No money changed hands. A contract was signed to acquire 31 new units of below market rental housing in the City of Richmond, BC. And all of the players received what they wanted in the ultimate win-win-win scenario for non-profit housing in this province.
With a rental housing market as challenging as Metro Vancouver's, it pays to get creative with non-profit housing. Richmond's Affordable Housing Strategy made it a requirement as of 2007 that any new development plan had to make five percent of the total residential floor area into below market rental housing. In 2017, the City raised the quota to 10 percent. This presents a challenge to developers, not typically in the business of running rental housing projects. For example, Intracorp, a North American property developer that began in Vancouver, BC, was creating 31 affordable rental homes, from one to three bedrooms, in its River Park Place development beside the Olympic Oval.

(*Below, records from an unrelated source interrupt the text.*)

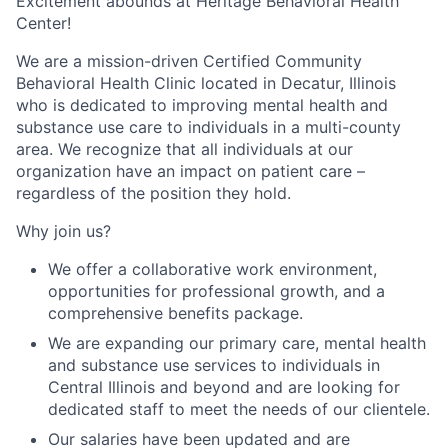
Excitement abounds at Heritage Behavioral Health
Center!
We are a mission-driven Certified Community
Behavioral Health Clinic located in Decatur, Illinois
who is dedicated to improving mental health and
substance use care to individuals in a multi-county
area. We recognize that all individuals at our
organization have an impact on patient care –
regardless of the position they hold.
Why join us?
We offer a collaborative work environment,
opportunities for professional growth, and a
comprehensive benefits package.
We are expanding our primary care, mental health
and substance use services to individuals in
Central Illinois and beyond and are looking for
dedicated staff to meet the needs of our clientele.
Our salaries have been updated and are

"They got in touch with us and said, 'Would you be interested in purchasing these homes and owning and operating them over the long term?'" says Robert Brown, President of Catalyst Community Developments Society, adding that he believes Richmond's policy is "very effective" at delivering affordable housing. A not-for-profit developer, Catalyst helps non-profit organizations and churches unlock the value of their real estate assets to build community spaces and affordable housing, which in turn can provide ongoing revenue to fund their organizations. Catalyst also partners with non-profit land owners, bringing development expertise and capital for construction, and then often managing and maintaining the properties when they're finished.
"What we are really trying to do here is create a better community," says Robert. "What do you need in that community to make it better for the people that live in it? One of the things is housing that's affordable for the income that you earn. We always try to keep that front and centre in what we do."

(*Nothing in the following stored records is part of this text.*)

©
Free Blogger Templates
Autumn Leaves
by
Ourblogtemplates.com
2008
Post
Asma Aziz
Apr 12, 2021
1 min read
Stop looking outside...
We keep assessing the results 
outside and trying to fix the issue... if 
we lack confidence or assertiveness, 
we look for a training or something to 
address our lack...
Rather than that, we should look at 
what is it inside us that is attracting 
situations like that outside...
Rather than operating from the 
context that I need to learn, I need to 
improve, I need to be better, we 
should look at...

Intracorp made an offer: Catalyst could buy the affordable homes with a deposit of just under $800,000, a lower price that reflects that the homes will rent at below market rates.
Robert needed to buy time. Coming up with that kind of funding on short notice would be a challenge for any non-profit. With the offer on the table, he reached out to Vancity Community Foundation, which along with Vancity Credit Union, has worked closely with Catalyst since its inception by providing funding and financing for many of its projects. Catalyst has built or planned over 950 affordable rental homes and 78,000 sq. ft. of community non-profit and commercial spaces. When all the homes are complete, Catalyst estimates they will provide residents with approximately $10 million worth of savings on rent each year.

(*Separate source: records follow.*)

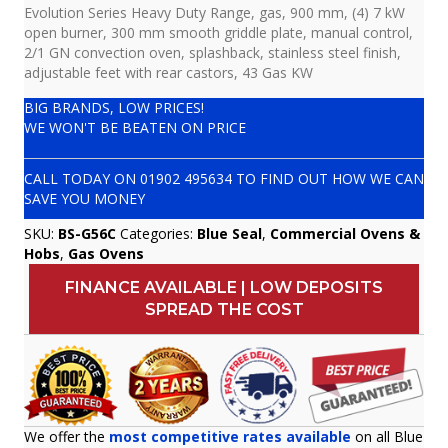
Evolution Series Heavy Duty Range, gas, 900 mm, (4) 7 kW
open burner, 300 mm smooth griddle plate, manual control,
2/1 GN convection oven, splashback, stainless steel finish,
adjustable feet with rear castors, 43 Gas KW
BIG BRANDS, LOW PRICES!
WE WON'T BE BEATEN ON PRICE
CALL TODAY ON
01902 495634
TO FIND OUT HOW WE CAN
SAVE YOU MONEY
SKU:
BS-G56C
Categories:
Blue Seal
,
Commercial Ovens &
Hobs
,
Gas Ovens
FINANCE AVAILABLE | LOW DEPOSITS
SPREAD THE COST
We offer the
most competitive rates available
on all Blue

Here's where things get creative. The Foundation approved an impact investment, in the form of a letter of credit, so Catalyst could purchase the homes, guaranteeing that Vancity would cover the deposit if Catalyst didn't close on the purchase. Intracorp accepted the letter, which meant both the Foundation and Catalyst kickstarted an affordable housing solution, without putting any money down.
This is one scenario where everyone wins. Intracorp has fulfilled its commitment as a developer to Richmond's Affordable Housing Strategy.
Catalyst wins because it found another innovative strategy to expand the organization's portfolio of affordable housing, without having to build the housing. Robert says the key question when creating sustainable affordable housing is: "How much are we paying for the homes? We have to make sure we have enough rent to pay the mortgage. We build a buffer into the plan for property taxes, insurance, maintenance, etc. That's the biggest risk we take on. We don't think it's a risk we won't be able to rent these apartments in this crazy market."
Buying units from another developer was a first for Catalyst. Now the non-profit has ample time to raise the $800,000 for the deposit and secure financing for the rest of the purchase price, before the deal closes and the project opens in March 2020.
Vancity Community Foundation wins, because it moves the meter on affordable housing by leveraging its charitable assets, knowing from past experience that such investments through Catalyst are very low risk.
And the biggest winners of all: the families and individuals in Richmond in the low-moderate income bracket earning approximately $49,000 to $73,000 annually, who get to live at Rivermark at River Park Place. They will have the opportunity to enjoy a vibrant new community with rents between $1,250 and $1,850 a month, in a beautiful new development, close to the SkyTrain, near the Fraser River, with access to a shared rooftop garden ‒ all at a price they can afford.